A quick top-up of water into the reservoir and I was ready to power up again for the first time in more than a month.
And the beast lives! If you look close, the screen is stopped on a BIOS error because there's no CPU fan. Which is a reasonable error since there is no CPU fan. Some quick BIOS tweaks took care of that.
So, remember when I said there was two problems? The first one is now resolved - the machine is back to life with a motherboard transplant. Problem number two is how to avoid cooking the motherboard again. Within minutes of powering up, running no high load software (like SETI@Home), the machine is already at 44C. Add SETI@Home and the temperature immediately rises a couple of degrees, causing the fan controller to turn up the fan to cool it back down again.
Fire up Half Life 2... well, I wasn't going to do that again.
I found the answer at Sprite - the guys I get most of my gear from. For whatever reason, they happened to have an Innovatek RADI-Dual in stock. I don't know why, they'd never sell the thing... well, okay, maybe not never.
This radiator is twice the size of the ones that I use in the case, and has mountings for two 120mm fans. It wouldn't fit in the case, but it would offer a whole bunch more cooling. Would it be enough? With it immediately available, it was too easy not to try it.
I mounted a pair of ultra-quiet Vantec 120mm fans, directly powered... I've burned up a couple of these lovely fans with controllers, so I didn't want to take the chance. And besides, even at full power these fans only generate 28dB of noise, so you can't hear 'em at all.

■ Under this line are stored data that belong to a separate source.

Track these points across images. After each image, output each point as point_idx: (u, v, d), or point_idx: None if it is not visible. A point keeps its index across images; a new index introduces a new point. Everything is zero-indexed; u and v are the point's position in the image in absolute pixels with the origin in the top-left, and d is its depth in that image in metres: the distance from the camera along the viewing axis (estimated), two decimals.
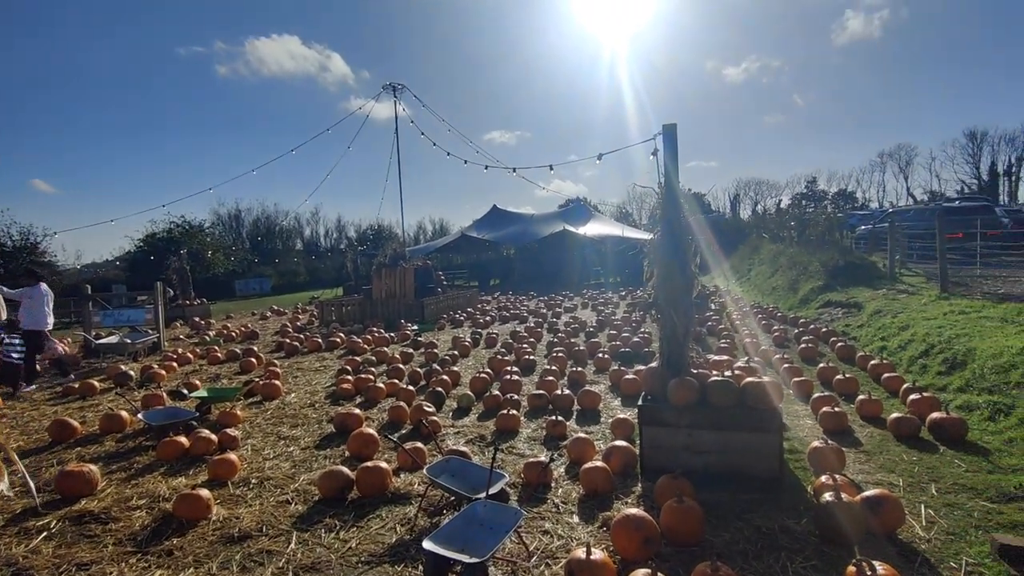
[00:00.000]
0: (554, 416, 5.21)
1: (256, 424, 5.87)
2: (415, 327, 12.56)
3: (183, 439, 4.97)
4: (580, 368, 7.40)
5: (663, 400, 4.19)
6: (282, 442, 5.23)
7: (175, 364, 9.25)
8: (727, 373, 4.28)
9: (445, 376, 7.03)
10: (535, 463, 3.99)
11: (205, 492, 3.72)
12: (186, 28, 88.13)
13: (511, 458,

To connect the radiator into the loop I disconnected the top-side connector of the existing radiator and moved it to the bottom feed on the new radiator, then added a new hose from the top connector of the new radiator down to the old radiator. Powered up and started adding water to the pump reservoir as fast as I could to fill that new radiator. Several ounces later, everything was full and ticking along.
Its a little on the Mad Max side of things, but it sure does work!
Check out the front view of the machine, you can see the temperature of the water - just below 31C!
When I fired up SETI@Home, the temperature didn't move at all. So then the real test: play some Half Life 2. After one hour of play, the water temperature got to 32C. Methinks the fix is in!
Obviously, the system can't stay like this. But I'm afraid the only real answer to this problem is going to be much more radical: converting to central water cooling. That would involve putting a set of pumps, radiators and reservoir inside the server closet and running hoses through the walls to the two workstation bays in the office. The same way that you have a wall plate for power and a wall plate for network access, there would be a wall plate with water input and output. Then you'd just plug the machines in.
There are a bunch of advantages to the central water cooling solution. The first is that there will be a lot more water, and that water will be chilled. So the ability to cool will increase substantially. The machines will be even quieter having no fans (except the whisper fans in the power supply), no pumps and no radiators. Another huge bonus will be that the heat of the machines will actually be taken out of the room, being dumped into the server closet with its great big AC unit.
The downside is that the machines are no longer self-contained for cooling. When I have to service them, I'd need to use an external water cooling module, something like the CoolerMaster Aquagate or the Koolance Exos 2. All resolvable stuff.
So, for the moment, everything seems to be functioning here in water cooling land. I'm watching Phillip closely for any water leaks, I'm a bit concerned that the heat event might have damaged some seals. But so far, so good.